How has the movement changed?

The movement has entered a second phase, which began at the end of 2018. Teachers led by strong unions organized strikes in a series of liberal cities. Those actions took place in Chicago charter schools and in Los Angeles, Denver and now Oakland.

The protest is no longer solely against the types of policies, like tax cuts and trimming budgets, that Republicans tend to support. With teachers pushing back against charter schools and other forms of school choice and competition embraced by some Democrats, the movement has taken on new life and may continue to spread.

Why are teachers protesting the West Virginia bill?

The bill that teachers pushed back against, championed by Republican state Senate leader Mitch Carmichael, would have established seven charter schools and 1,000 education savings accounts, which allow taxpayer dollars to pay for private school tuition. It would have also given teachers and other school workers a 5 percent raise, in addition to the 5 percent raise they won with last year’s walkout.

But organizers said getting a raise was less important than taking a stance against what they call school privatization. (Charter schools are publicly funded but privately managed.) They saw the state Senate’s action as retaliatory against their movement, and expect to push for a separate teacher pay bill in the coming weeks.

What’s happening in California?

Several thousand teachers in Oakland expect to strike Thursday. The district has about 36,000 students, and the teachers union is pushing back against a proposal to shut down dozens of schools that serve predominantly black and Latino students.

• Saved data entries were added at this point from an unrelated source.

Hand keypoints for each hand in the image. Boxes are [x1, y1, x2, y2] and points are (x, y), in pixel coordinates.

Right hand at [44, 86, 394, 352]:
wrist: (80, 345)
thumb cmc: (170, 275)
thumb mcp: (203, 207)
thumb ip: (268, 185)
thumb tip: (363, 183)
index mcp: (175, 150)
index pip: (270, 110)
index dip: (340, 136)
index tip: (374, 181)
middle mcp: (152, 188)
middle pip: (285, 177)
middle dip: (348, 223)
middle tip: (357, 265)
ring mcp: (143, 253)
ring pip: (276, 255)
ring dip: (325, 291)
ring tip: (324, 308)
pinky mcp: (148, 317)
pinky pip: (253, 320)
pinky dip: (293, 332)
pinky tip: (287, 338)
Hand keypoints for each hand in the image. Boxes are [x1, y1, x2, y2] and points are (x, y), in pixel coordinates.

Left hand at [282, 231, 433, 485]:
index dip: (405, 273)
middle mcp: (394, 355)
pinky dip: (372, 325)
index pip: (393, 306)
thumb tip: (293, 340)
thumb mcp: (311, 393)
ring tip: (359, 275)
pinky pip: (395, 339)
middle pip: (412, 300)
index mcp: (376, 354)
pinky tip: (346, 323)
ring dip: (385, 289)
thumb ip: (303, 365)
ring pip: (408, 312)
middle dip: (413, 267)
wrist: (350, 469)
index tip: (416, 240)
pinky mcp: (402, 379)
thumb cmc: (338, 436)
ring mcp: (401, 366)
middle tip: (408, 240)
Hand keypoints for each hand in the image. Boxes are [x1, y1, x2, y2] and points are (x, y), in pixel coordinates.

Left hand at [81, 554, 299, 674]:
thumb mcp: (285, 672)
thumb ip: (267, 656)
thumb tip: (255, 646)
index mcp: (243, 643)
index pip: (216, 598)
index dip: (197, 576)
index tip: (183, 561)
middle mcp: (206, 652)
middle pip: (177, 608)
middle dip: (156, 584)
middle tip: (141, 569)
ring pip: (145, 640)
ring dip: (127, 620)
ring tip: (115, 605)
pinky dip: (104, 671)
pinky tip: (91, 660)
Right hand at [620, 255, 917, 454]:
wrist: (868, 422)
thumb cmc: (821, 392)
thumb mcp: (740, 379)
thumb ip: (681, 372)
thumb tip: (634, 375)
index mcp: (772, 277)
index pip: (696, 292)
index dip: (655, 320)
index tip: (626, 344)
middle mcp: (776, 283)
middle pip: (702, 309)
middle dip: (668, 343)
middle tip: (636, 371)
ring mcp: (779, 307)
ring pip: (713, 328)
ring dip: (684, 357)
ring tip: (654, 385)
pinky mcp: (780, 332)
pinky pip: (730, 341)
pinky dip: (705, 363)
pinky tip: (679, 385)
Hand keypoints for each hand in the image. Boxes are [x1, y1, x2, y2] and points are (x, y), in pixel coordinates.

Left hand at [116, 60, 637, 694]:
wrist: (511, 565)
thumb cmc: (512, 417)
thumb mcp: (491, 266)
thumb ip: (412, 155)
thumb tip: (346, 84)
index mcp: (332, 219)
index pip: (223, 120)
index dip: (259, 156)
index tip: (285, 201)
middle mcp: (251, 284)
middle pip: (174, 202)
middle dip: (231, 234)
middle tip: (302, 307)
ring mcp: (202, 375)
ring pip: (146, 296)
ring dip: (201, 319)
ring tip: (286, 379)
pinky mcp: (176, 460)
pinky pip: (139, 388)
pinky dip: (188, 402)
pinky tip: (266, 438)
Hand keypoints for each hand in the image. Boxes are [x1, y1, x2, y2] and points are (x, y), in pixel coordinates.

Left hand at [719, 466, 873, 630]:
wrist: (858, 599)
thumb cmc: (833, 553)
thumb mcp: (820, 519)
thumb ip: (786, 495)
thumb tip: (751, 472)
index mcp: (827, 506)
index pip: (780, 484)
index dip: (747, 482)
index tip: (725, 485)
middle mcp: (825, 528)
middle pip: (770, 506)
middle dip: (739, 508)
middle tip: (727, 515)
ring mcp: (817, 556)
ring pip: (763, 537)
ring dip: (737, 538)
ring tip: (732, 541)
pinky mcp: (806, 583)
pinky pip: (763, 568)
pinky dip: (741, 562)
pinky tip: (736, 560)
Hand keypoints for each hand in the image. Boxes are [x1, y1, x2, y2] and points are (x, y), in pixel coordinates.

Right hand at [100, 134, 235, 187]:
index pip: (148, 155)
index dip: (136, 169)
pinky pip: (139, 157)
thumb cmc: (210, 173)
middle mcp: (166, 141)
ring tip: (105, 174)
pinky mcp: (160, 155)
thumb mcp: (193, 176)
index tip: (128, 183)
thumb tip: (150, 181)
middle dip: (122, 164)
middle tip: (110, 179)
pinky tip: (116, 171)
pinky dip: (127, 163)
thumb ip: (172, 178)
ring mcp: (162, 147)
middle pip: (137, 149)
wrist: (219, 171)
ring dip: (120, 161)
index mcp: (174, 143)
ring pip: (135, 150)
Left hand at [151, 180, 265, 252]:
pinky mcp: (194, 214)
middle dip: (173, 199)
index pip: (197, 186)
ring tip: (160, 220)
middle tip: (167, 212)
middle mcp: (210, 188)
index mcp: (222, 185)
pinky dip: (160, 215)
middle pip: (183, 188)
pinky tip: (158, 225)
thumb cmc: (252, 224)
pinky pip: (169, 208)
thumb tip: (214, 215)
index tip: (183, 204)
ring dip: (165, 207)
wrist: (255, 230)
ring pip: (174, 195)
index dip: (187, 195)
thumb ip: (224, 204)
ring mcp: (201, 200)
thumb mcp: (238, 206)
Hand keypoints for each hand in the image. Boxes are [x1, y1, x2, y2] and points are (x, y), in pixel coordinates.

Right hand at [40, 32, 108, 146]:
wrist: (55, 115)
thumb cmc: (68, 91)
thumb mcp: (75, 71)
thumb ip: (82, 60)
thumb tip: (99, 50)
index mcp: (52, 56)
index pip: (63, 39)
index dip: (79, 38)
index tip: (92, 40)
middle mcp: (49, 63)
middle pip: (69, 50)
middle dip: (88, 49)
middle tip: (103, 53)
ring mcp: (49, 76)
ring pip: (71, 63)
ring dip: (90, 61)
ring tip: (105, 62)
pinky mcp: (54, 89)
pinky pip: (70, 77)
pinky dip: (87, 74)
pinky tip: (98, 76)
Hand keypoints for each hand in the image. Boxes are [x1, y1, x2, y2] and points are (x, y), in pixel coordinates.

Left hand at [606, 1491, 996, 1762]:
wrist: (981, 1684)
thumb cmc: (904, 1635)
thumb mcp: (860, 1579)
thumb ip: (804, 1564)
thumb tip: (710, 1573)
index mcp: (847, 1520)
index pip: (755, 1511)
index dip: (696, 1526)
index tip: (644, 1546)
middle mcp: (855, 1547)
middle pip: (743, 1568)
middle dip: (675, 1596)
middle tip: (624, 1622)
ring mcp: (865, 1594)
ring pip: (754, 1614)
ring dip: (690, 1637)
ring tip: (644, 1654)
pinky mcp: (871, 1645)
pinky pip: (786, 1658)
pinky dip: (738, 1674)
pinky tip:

They are also asking for a raise, more charter school accountability and more funding for guidance counselors and nurses.

The Oakland Unified School District says it may be necessary to close schools because of a budget shortfall and declining enrollment. Families are leaving Oakland for the same reason teachers are dissatisfied with their pay: the Bay Area’s staggering housing costs, driven by the growth of the technology sector and a lack of new construction.

These issues are similar to those that prompted a weeklong strike in Los Angeles last month. That strike ended with the school board moving to slow the growth of the charter school sector.